There are many methods that cities’ leaders can use to make their cities more resilient. It’s common for cities’ leaders to draw up disaster management plans that detail the methods being used. In each case, local conditions and weather patterns need to be considered; coastal cities’ disaster management plans are typically different from Midwestern cities’. In the ideal city, leaders would proactively equip the area with all the resources needed for dealing with whichever types of natural and other disasters are most likely to occur in their particular region of the world.
“Walkable” Cities With Efficient Public Transportation
Research has determined that some of the most valuable real estate tends to be located within walkable cities. In an ideal city, the residents would have the option to live without a car, because they could easily get from place to place either by walking, cycling or taking public transportation.
Bringing Nature and Green Spaces to the City
Air pollution isn’t just an inconvenience; it actually kills people. However, we can help to mitigate some of air pollution’s dangerous effects by designing tree-filled and plant-filled green spaces within our cities.

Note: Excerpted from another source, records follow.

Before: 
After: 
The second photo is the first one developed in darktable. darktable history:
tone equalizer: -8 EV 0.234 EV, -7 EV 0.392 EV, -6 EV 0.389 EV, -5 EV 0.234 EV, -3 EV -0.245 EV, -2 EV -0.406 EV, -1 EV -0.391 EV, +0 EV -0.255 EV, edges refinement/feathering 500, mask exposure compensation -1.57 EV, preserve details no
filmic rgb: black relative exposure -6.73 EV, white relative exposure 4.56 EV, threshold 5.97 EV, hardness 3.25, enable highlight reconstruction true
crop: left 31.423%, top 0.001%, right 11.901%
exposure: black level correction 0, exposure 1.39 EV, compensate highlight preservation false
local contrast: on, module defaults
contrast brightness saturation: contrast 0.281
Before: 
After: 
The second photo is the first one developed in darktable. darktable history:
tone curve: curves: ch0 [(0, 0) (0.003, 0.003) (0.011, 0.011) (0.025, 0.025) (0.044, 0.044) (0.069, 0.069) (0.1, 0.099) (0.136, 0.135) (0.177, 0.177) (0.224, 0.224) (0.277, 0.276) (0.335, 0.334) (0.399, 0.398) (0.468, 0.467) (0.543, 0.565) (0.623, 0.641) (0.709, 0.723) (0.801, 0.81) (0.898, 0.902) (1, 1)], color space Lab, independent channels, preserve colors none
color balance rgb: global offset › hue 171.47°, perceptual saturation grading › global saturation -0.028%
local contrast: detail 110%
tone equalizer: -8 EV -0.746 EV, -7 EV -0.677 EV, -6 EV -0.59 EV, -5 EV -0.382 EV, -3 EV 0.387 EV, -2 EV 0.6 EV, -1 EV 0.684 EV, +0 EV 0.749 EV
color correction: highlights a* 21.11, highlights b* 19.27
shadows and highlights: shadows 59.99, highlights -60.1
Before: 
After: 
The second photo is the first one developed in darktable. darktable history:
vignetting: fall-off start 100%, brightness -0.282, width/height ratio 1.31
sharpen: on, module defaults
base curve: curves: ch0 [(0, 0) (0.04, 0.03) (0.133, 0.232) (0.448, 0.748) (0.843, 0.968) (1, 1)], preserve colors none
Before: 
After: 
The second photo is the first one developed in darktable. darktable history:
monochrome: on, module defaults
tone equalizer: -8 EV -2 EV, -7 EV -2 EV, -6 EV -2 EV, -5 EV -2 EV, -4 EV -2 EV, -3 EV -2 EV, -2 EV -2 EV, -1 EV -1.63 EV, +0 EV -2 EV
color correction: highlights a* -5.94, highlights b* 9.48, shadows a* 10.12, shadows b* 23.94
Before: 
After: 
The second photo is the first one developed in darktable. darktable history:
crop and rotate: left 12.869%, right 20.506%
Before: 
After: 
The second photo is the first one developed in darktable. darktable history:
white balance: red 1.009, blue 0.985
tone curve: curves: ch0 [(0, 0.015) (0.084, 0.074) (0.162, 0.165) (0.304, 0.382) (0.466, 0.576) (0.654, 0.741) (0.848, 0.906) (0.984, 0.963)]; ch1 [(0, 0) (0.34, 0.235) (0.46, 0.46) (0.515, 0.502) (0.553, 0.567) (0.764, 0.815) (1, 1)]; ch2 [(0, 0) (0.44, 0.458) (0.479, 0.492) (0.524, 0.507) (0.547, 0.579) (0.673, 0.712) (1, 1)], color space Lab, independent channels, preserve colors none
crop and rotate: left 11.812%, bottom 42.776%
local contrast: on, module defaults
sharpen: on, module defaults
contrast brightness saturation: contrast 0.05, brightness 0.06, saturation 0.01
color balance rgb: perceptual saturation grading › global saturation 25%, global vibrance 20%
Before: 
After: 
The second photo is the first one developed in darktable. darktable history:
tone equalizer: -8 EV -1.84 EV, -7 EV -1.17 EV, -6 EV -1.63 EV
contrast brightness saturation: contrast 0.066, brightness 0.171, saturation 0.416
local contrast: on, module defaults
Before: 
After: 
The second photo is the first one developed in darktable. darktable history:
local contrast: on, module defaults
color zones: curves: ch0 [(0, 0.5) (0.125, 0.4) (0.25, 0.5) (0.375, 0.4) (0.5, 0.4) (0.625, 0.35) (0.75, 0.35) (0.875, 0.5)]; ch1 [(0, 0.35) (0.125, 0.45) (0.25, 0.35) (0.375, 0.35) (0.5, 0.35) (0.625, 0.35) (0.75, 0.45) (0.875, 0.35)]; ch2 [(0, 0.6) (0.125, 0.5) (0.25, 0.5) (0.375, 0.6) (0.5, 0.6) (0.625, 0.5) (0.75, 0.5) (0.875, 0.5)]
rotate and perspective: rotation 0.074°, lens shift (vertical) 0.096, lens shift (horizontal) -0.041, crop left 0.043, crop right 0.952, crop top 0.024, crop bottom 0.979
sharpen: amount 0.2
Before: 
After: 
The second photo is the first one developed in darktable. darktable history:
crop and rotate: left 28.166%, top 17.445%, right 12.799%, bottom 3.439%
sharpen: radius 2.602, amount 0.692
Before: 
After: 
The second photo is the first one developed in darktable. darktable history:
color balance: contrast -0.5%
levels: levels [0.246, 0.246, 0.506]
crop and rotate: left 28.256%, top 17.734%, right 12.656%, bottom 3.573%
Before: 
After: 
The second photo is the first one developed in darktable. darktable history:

These green spaces can help to remedy a phenomenon that’s referred to as “the urban heat island effect”. A heat island is a space where the temperature is hotter than the temperature in the surrounding areas. According to the Environmental Protection Agency (EPA), trees and vegetation can help to improve the air quality and water quality in cities, and they also help to improve stormwater management and provide other benefits.
Diverse Culture, Entertainment and Amenities
Culture is at the heart of strategic urban planning, and it’s also one of the key factors that attracts people to cities. Thriving cities offer abundant opportunities for people from diverse cultures and backgrounds. This abundance of opportunities, in turn, results in prosperity for the city’s residents.
Economically prosperous cities tend to offer their inhabitants and visitors a broad diversity of interesting things to do. A flourishing city tends to have restaurants, theatres, nightlife, and multiple venues for sporting events and the performing arts. There are museums for educational enrichment. There are many shopping centers and markets where trade is brisk.
These are just a few of the things that can improve city living and contribute to an ideal city environment. If you’re hoping to buy property that will increase in value, it’s worth seeking out parcels located in well-planned, walkable cities with proactive local officials, diverse culture and all of the other features discussed above.